*SUPPLIED ENTRIES*
◇ ◇ ◇

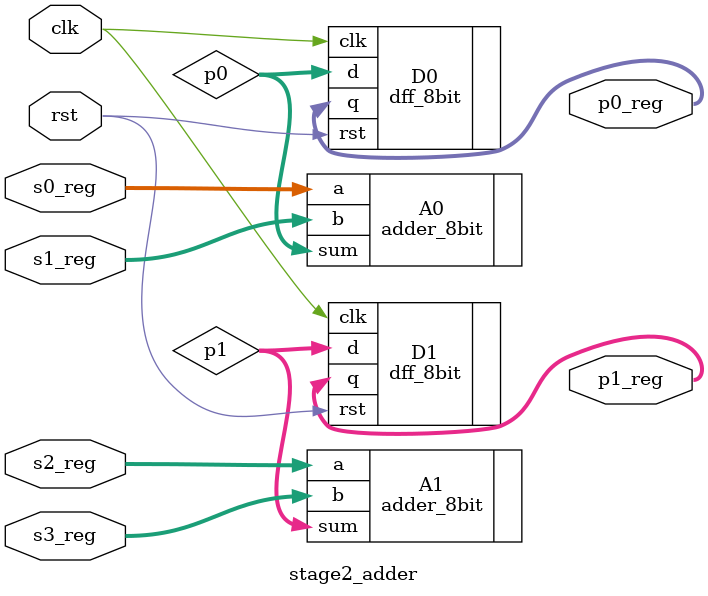
<source format=v>
`timescale 1ns / 1ps

module stage2_adder (
    input        clk,
    input        rst,
    input  [7:0] s0_reg, s1_reg, s2_reg, s3_reg,
    output [7:0] p0_reg, p1_reg
);
    wire [7:0] p0, p1;

    adder_8bit A0 (.a(s0_reg), .b(s1_reg), .sum(p0));
    adder_8bit A1 (.a(s2_reg), .b(s3_reg), .sum(p1));

    dff_8bit D0 (.clk(clk), .rst(rst), .d(p0), .q(p0_reg));
    dff_8bit D1 (.clk(clk), .rst(rst), .d(p1), .q(p1_reg));
endmodule

</source>
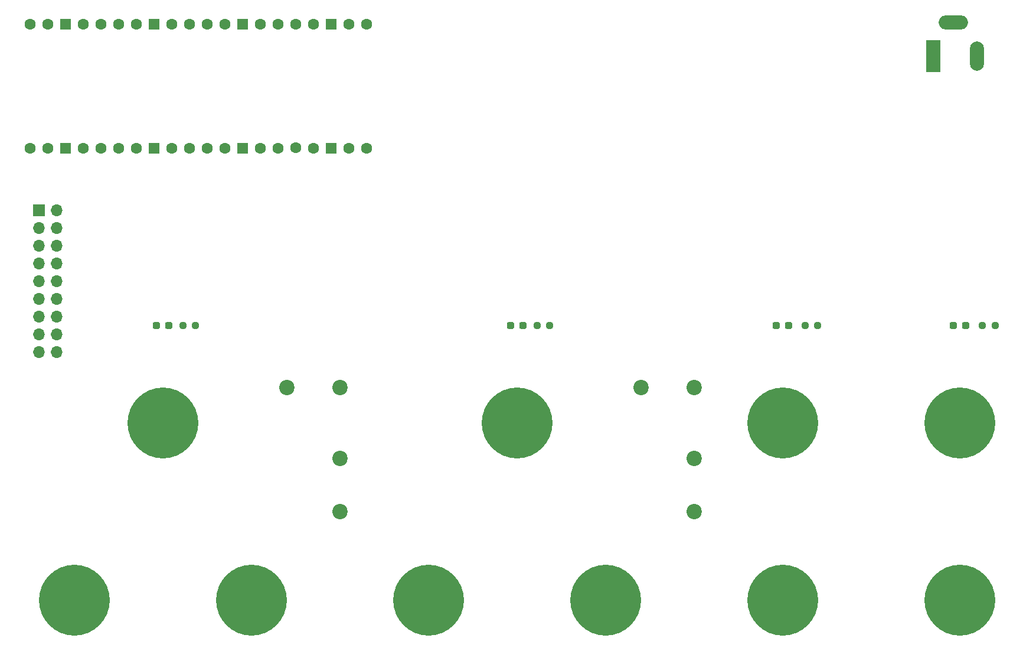
<source format=gts>
G04 #@! TF.GenerationSoftware,KiCad,Pcbnew,6.0.2+dfsg-1*
G04 #@! TF.CreationDate,2023-02-25T17:51:14+02:00*
G04 #@! TF.ProjectId,pina,70696e61-2e6b-4696-9361-645f70636258,rev?*
G04 #@! TF.SameCoordinates,Original*
G04 #@! TF.FileFunction,Soldermask,Top*
G04 #@! TF.FilePolarity,Negative*
%FSLAX46Y46*%
G04 Gerber Fmt 4.6, Leading zero omitted, Abs format (unit mm)*
G04 Created by KiCad (PCBNEW 6.0.2+dfsg-1) date 2023-02-25 17:51:14*
%MOMM*%
%LPD*%
G01*
G04 APERTURE LIST*
G04 Aperture macros list*
%AMRoundRect*
0 Rectangle with rounded corners*
0 $1 Rounding radius*
0 $2 $3 $4 $5 $6 $7 $8 $9 X,Y pos of 4 corners*
0 Add a 4 corners polygon primitive as box body*
4,1,4,$2,$3,$4,$5,$6,$7,$8,$9,$2,$3,0*
0 Add four circle primitives for the rounded corners*
1,1,$1+$1,$2,$3*
1,1,$1+$1,$4,$5*
1,1,$1+$1,$6,$7*
1,1,$1+$1,$8,$9*
0 Add four rect primitives between the rounded corners*
20,1,$1+$1,$2,$3,$4,$5,0*
20,1,$1+$1,$4,$5,$6,$7,0*
20,1,$1+$1,$6,$7,$8,$9,0*
20,1,$1+$1,$8,$9,$2,$3,0*%
G04 Aperture macros list end*
%ADD10RoundRect,0.237500X-0.287500X-0.237500X0.287500X-0.237500X0.287500X0.237500X-0.287500X0.237500X0*%
%ADD11C,10.160000*%
%ADD12RoundRect,0.237500X0.250000X0.237500X-0.250000X0.237500X-0.250000X-0.237500X0.250000X-0.237500X0*%
%ADD13C,1.600000*%
%ADD14RoundRect,0.200000X0.600000X-0.600000X0.600000X0.600000X-0.600000X0.600000X-0.600000X-0.600000X0*%
%ADD15R,1.700000X1.700000*%
%ADD16O,1.700000X1.700000*%
%ADD17R,2.000000X4.600000*%
%ADD18O,2.000000X4.200000*%
%ADD19O,4.200000X2.000000*%
%ADD20C,2.200000*%
G04 APERTURE END LIST*
D10*
X221629000Y-87884000D03*
X223379000Y-87884000D03*
D11*
X222504000Y-127254000D03*
D12*
X112926500Y-87884000D03*
X111101500Y-87884000D03*
D11*
X171704000Y-127254000D03*
X146304000Y-127254000D03*
D12*
X163726500Y-87884000D03*
X161901500Y-87884000D03*
D11*
X95504000Y-127254000D03*
X197104000Y-101854000D03*
D13*
X89154000Y-62484000D03*
X91694000Y-62484000D03*
D14*
X94234000Y-62484000D03*
D13*
X96774000Y-62484000D03*
X99314000Y-62484000D03*
X101854000Y-62484000D03*
X104394000Y-62484000D03*
D14*
X106934000Y-62484000D03*
D13*
X109474000Y-62484000D03*
X112014000Y-62484000D03*
X114554000Y-62484000D03*
X117094000Y-62484000D03*
D14*
X119634000Y-62484000D03*
D13*
X122174000Y-62484000D03*
X124714000Y-62484000D03*
X127254000Y-62442119D03*
X129794000Y-62484000D03*
D14*
X132334000Y-62484000D03*
D13*
X134874000Y-62484000D03*
X137414000Y-62484000D03*
X137414000Y-44704000D03*
X134874000Y-44704000D03*
D14*
X132334000Y-44704000D03*
D13*
X129794000Y-44704000D03*
X127254000Y-44704000D03*
X124714000Y-44704000D03*
X122174000Y-44704000D03*
D14*
X119634000Y-44704000D03*
D13*
X117094000Y-44704000D03*
X114554000Y-44704000D03*
X112014000Y-44704000D03*
X109474000Y-44704000D03*
D14*
X106934000Y-44704000D03*
D13*
X104394000Y-44704000D03*
X101854000Y-44704000D03*
X99314000Y-44704000D03*
X96774000Y-44704000D03*
D14*
X94234000Y-44704000D03*
D13*
X91694000Y-44704000D03*
X89154000Y-44704000D03*
D10*
X107329000Y-87884000D03*
X109079000Y-87884000D03*
D11*
X197104000Y-127254000D03*
D12*
X202159000Y-87884000D03*
X200334000Y-87884000D03*
D11*
X108204000Y-101854000D03*
D15*
X90424000Y-71374000D03*
D16*
X92964000Y-71374000D03*
X90424000Y-73914000D03*
X92964000Y-73914000D03*
X90424000Y-76454000D03*
X92964000Y-76454000D03*
X90424000Y-78994000D03*
X92964000Y-78994000D03*
X90424000Y-81534000D03*
X92964000Y-81534000D03*
X90424000Y-84074000D03*
X92964000Y-84074000D03*
X90424000Y-86614000D03*
X92964000Y-86614000D03*
X90424000Y-89154000D03*
X92964000Y-89154000D03*
X90424000Y-91694000D03*
X92964000Y-91694000D03*
D11*
X120904000Y-127254000D03*
D17*
X218702000Y-49272000D03*
D18*
X225002000Y-49272000D03*
D19*
X221602000Y-44472000D03*
D10*
X158129000Y-87884000D03*
X159879000Y-87884000D03*
D11*
X159004000Y-101854000D03*
D10*
X196229000Y-87884000D03*
X197979000Y-87884000D03*
D11*
X222504000Y-101854000D03*
D12*
X227584000Y-87884000D03*
X225759000Y-87884000D03*
D20*
X184404000Y-96774000D03*
X184404000Y-106934000D03*
X184404000Y-114554000D03*
X176784000Y-96774000D03*
X133604000Y-96774000D03*
X133604000Y-106934000D03*
X133604000Y-114554000D03*
X125984000Y-96774000D03*
M02*

</source>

◇ ◇ ◇

*THE TASK*
Scan the records above for the string "macros", then report every line that contains it.

*OUTPUT BELOW*
G04 Aperture macros list*
G04 Aperture macros list end*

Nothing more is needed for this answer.